Star Spangled to Death (2004)

Star Spangled to Death is the magnum opus of the independent filmmaker Ken Jacobs. Begun in 1957 as a backyard bohemian romp starring the avant-garde legend Jack Smith the project grew over the years to incorporate huge chunks of appropriated material. Star Spangled to Death is like a sponge, absorbing into itself political advertisements, patriotic songs, home movies, television programs, soft porn, newsreels, early cartoons, and the delirious street antics of Jack Smith and Jerry Sims.
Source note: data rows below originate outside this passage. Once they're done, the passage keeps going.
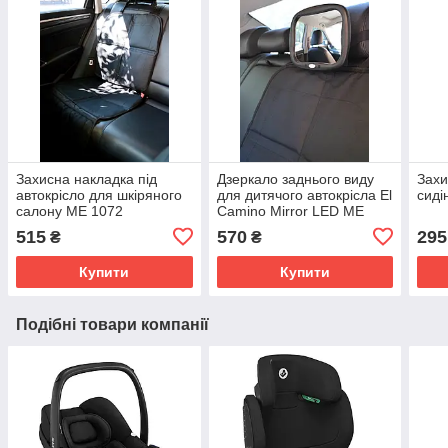
Захисна накладка під
Дзеркало заднього виду
Захи
автокрісло для шкіряного
для дитячого автокрісла El
сиді
салону ME 1072
Camino Mirror LED ME
1149
515
570
295
₴
₴
Купити
Купити
Подібні товари компанії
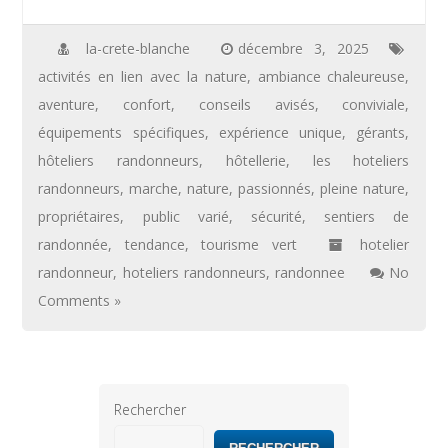
la-crete-blanche
décembre 3, 2025
activités en lien avec la nature
,
ambiance chaleureuse
,
aventure
,
confort
,
conseils avisés
,
conviviale
,
équipements spécifiques
,
expérience unique
,
gérants
,
hôteliers randonneurs
,
hôtellerie
,
les hoteliers
randonneurs
,
marche
,
nature
,
passionnés
,
pleine nature
,
propriétaires
,
public varié
,
sécurité
,
sentiers de
randonnée
,
tendance
,
tourisme vert
hotelier
randonneur
,
hoteliers randonneurs
,
randonnee
No
Comments »
Rechercher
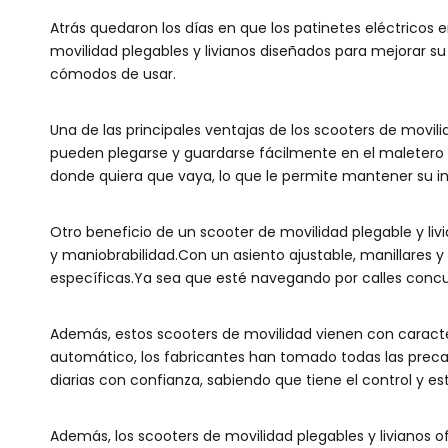
Atrás quedaron los días en que los patinetes eléctricos 
movilidad plegables y livianos diseñados para mejorar s
cómodos de usar.
Una de las principales ventajas de los scooters de movili
pueden plegarse y guardarse fácilmente en el maletero d
donde quiera que vaya, lo que le permite mantener su in
Otro beneficio de un scooter de movilidad plegable y li
y maniobrabilidad.Con un asiento ajustable, manillares y
específicas.Ya sea que esté navegando por calles concurr
Además, estos scooters de movilidad vienen con caracte
automático, los fabricantes han tomado todas las precauc
diarias con confianza, sabiendo que tiene el control y es
Además, los scooters de movilidad plegables y livianos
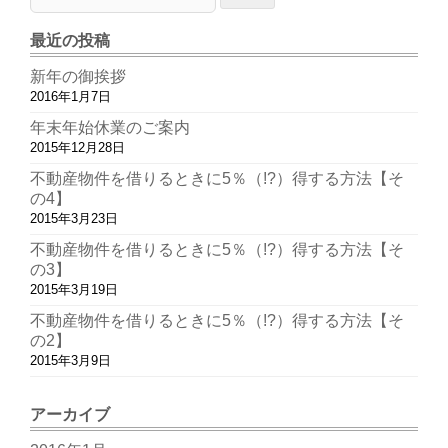
最近の投稿
新年の御挨拶
2016年1月7日
年末年始休業のご案内
2015年12月28日
不動産物件を借りるときに5％（!?）得する方法【そ
の4】
2015年3月23日
不動産物件を借りるときに5％（!?）得する方法【そ
の3】
2015年3月19日
不動産物件を借りるときに5％（!?）得する方法【そ
の2】
2015年3月9日
アーカイブ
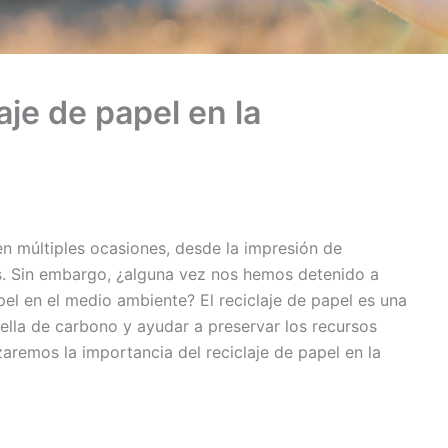
aje de papel en la
en múltiples ocasiones, desde la impresión de
s. Sin embargo, ¿alguna vez nos hemos detenido a
pel en el medio ambiente? El reciclaje de papel es una
uella de carbono y ayudar a preservar los recursos
izaremos la importancia del reciclaje de papel en la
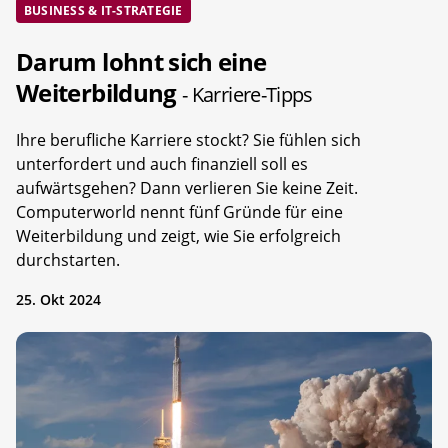
BUSINESS & IT-STRATEGIE
Darum lohnt sich eine
Weiterbildung
- Karriere-Tipps
Ihre berufliche Karriere stockt? Sie fühlen sich
unterfordert und auch finanziell soll es
aufwärtsgehen? Dann verlieren Sie keine Zeit.
Computerworld nennt fünf Gründe für eine
Weiterbildung und zeigt, wie Sie erfolgreich
durchstarten.
25. Okt 2024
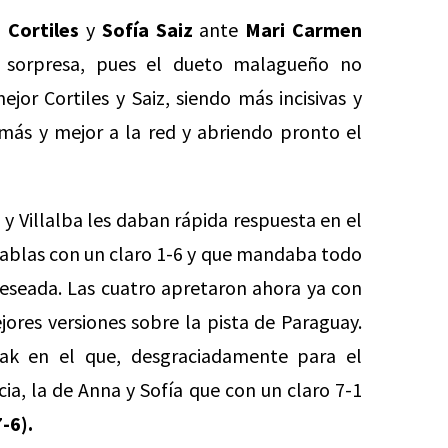
 Cortiles
y
Sofía Saiz
ante
Mari Carmen
sorpresa, pues el dueto malagueño no
or Cortiles y Saiz, siendo más incisivas y
más y mejor a la red y abriendo pronto el
 y Villalba les daban rápida respuesta en el
tablas con un claro 1-6 y que mandaba todo
 deseada. Las cuatro apretaron ahora ya con
ores versiones sobre la pista de Paraguay.
eak en el que, desgraciadamente para el
ia, la de Anna y Sofía que con un claro 7-1
7-6).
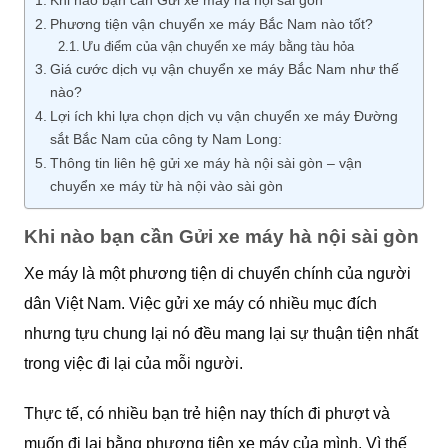
Khi nào bạn cần Gửi xe máy hà nội sài gòn
Phương tiện vận chuyển xe máy Bắc Nam nào tốt?
Ưu điểm của vận chuyển xe máy bằng tàu hỏa
Giá cước dịch vụ vận chuyển xe máy Bắc Nam như thế
nào?
Lợi ích khi lựa chọn dịch vụ vận chuyển xe máy Đường
sắt Bắc Nam của công ty Nam Long:
Thông tin liên hệ gửi xe máy hà nội sài gòn – vận
chuyển xe máy từ hà nội vào sài gòn
Khi nào bạn cần Gửi xe máy hà nội sài gòn
Xe máy là một phương tiện di chuyển chính của người
dân Việt Nam. Việc gửi xe máy có nhiều mục đích
nhưng tựu chung lại nó đều mang lại sự thuận tiện nhất
trong việc đi lại của mỗi người.
Thực tế, có nhiều bạn trẻ hiện nay thích đi phượt và
muốn đi lại bằng phương tiện xe máy của mình. Vì thế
Though the film originally included more autobiographical sections than in the final cut, Star Spangled to Death easily lends itself to a broader experience. It is recognisable for the fears and concerns it invokes of a particular era that perhaps translate too easily into our own.

This film is a major event in the history of poetic cinema and at the same time, it's highly political: an exhaustive, sprawling history of America in the form of found footage and recordings, as seen through the eyes of those on the margins .
Six hours and forty-five minutes of obscure found educational and nature films mixed with 1950s street theater footage shot by the filmmaker and updated with anti-Bush thoughts and opinions from the past five years. That’s right, 50 years in the making.
Styles of editing and photography are mixed and matched, found footage sometimes plays out completely and other times it cuts back and forth with footage shot for the film.